Green as seen from left:
Hole 11: Par 4, 369 Yards
A very narrow, downhill tee shot to a fairway that tilts toward the forest on the left. There is plenty of width for those willing to lay-up short of the 150-yard marker. A cleverly placed bunker on the right side of the fairway guards the safe line for a longer tee shot; unfortunately, terrible mowing lines eliminate any strategic interest.
Deep rough just past the right-side fairway bunker means that any tee shot that successfully challenges the bunker will find rough and a very awkward lie, instead of caroming forward and left into the centre of the fairway (as I suspect was the intent of Mr. McBroom).
The approach is played over a narrow hazard to one of the least contoured greens on the golf course, sloping generally from back-to-front.
Hole 14: Par 4, 378 Yards
One of very few holes I have ever seen to feature a reverse-cambre fairway. Growth of trees on the right has made it near impossible to find the fairway without hitting a fade from the tee; but this hole remains one of the best on the golf course.
The approach is played over a water hazard to a green that lay at a diagonal to the line of play. Tee shots that successfully challenge the right-side from the tee are rewarded with an approach that need not to carry the water hazard.
Along with the 4th, one of the best greens on the golf course...
Hole 15: Par 5, 595 Yards
An awfully narrow tee shot for such a long hole.

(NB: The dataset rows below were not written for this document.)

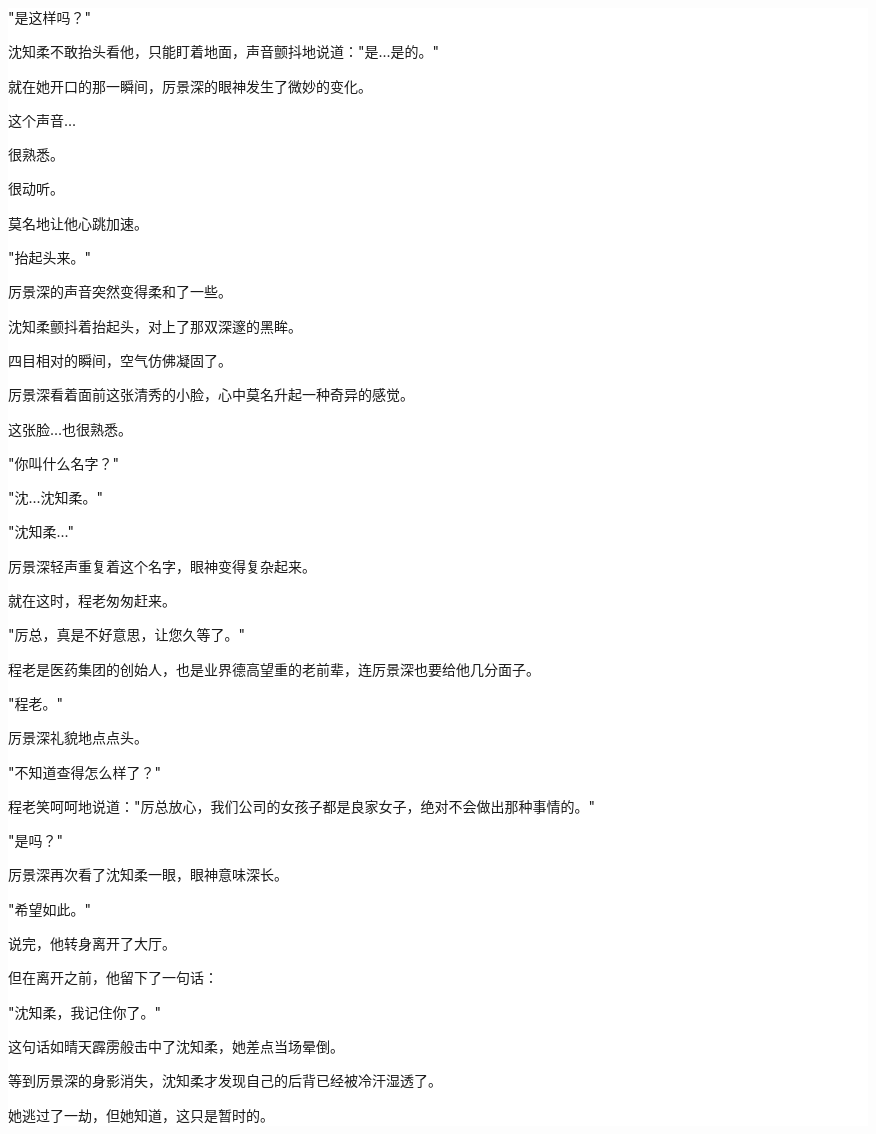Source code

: "是这样吗？"

沈知柔不敢抬头看他，只能盯着地面，声音颤抖地说道："是...是的。"

就在她开口的那一瞬间，厉景深的眼神发生了微妙的变化。

这个声音...

很熟悉。

很动听。

莫名地让他心跳加速。

"抬起头来。"

厉景深的声音突然变得柔和了一些。

沈知柔颤抖着抬起头，对上了那双深邃的黑眸。

四目相对的瞬间，空气仿佛凝固了。

厉景深看着面前这张清秀的小脸，心中莫名升起一种奇异的感觉。

这张脸...也很熟悉。

"你叫什么名字？"

"沈...沈知柔。"

"沈知柔..."

厉景深轻声重复着这个名字，眼神变得复杂起来。

就在这时，程老匆匆赶来。

"厉总，真是不好意思，让您久等了。"

程老是医药集团的创始人，也是业界德高望重的老前辈，连厉景深也要给他几分面子。

"程老。"

厉景深礼貌地点点头。

"不知道查得怎么样了？"

程老笑呵呵地说道："厉总放心，我们公司的女孩子都是良家女子，绝对不会做出那种事情的。"

"是吗？"

厉景深再次看了沈知柔一眼，眼神意味深长。

"希望如此。"

说完，他转身离开了大厅。

但在离开之前，他留下了一句话：

"沈知柔，我记住你了。"

这句话如晴天霹雳般击中了沈知柔，她差点当场晕倒。

等到厉景深的身影消失，沈知柔才发现自己的后背已经被冷汗湿透了。

她逃过了一劫，但她知道，这只是暂时的。
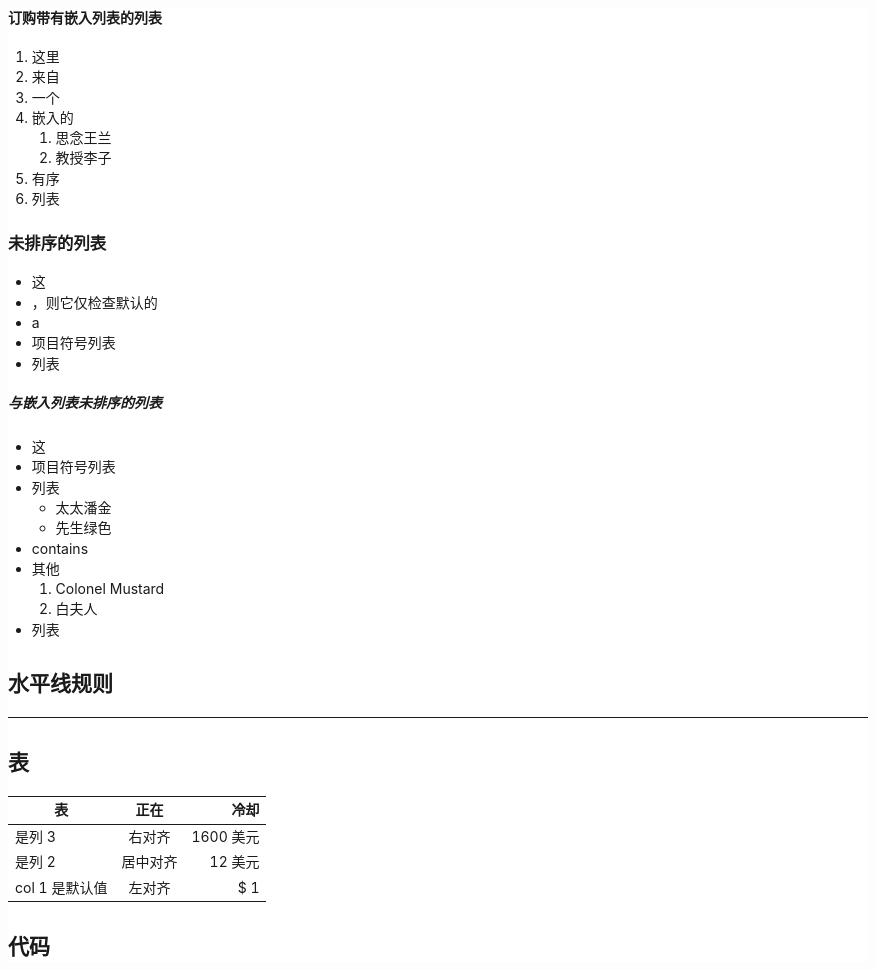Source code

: 
#### <a name="ordered-list-with-an-embedded-list"></a>订购带有嵌入列表的列表

1. 这里
1. 来自
1. 一个
1. 嵌入的
    1. 思念王兰
    1. 教授李子
1. 有序
1. 列表


### <a name="unordered-lists"></a>未排序的列表

- 这
- ，则它仅检查默认的
- a
- 项目符号列表
- 列表


##### <a name="unordered-list-with-an-embedded-lists"></a>与嵌入列表未排序的列表

- 这 
- 项目符号列表 
- 列表
    - 太太潘金
    - 先生绿色
- contains  
- 其他
    1. Colonel Mustard
    1. 白夫人
- 列表


## <a name="horizontal-rule"></a>水平线规则

---

## <a name="tables"></a>表

| 表        | 正在           | 冷却  |
| ------------- |:-------------:| -----:|
| 是列 3      | 右对齐 | 1600 美元 |
| 是列 2      | 居中对齐      |   12 美元 |
| col 1 是默认值 | 左对齐     |    $ 1 |


## <a name="code"></a>代码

The temptation is for the golfer to try to play down the left, but the ideal angle for the second shot is from the right. The golfer must choose between distance and line from the tee.
The lay-up area on the 15th, like the lay-up area on the 10th is unnecessarily cluttered. A bunker on the left 150ish yards from the green guards -- nothing. Similarly, a large tree 100 yards short of the green on the right serves to block-out any approaches in the right half of the fairway. Given the length of the hole and the location of the hazard near the green, I argue that the tree is nothing more than a penal feature that adds no strategic interest to the hole.
A hidden bunker, one of many hidden bunkers long of greens at King's Riding, seems to add nothing but maintenance expense...
Improved mowing lines and the removal of a few trees would go a long way to improving the strategic merit of King's Riding.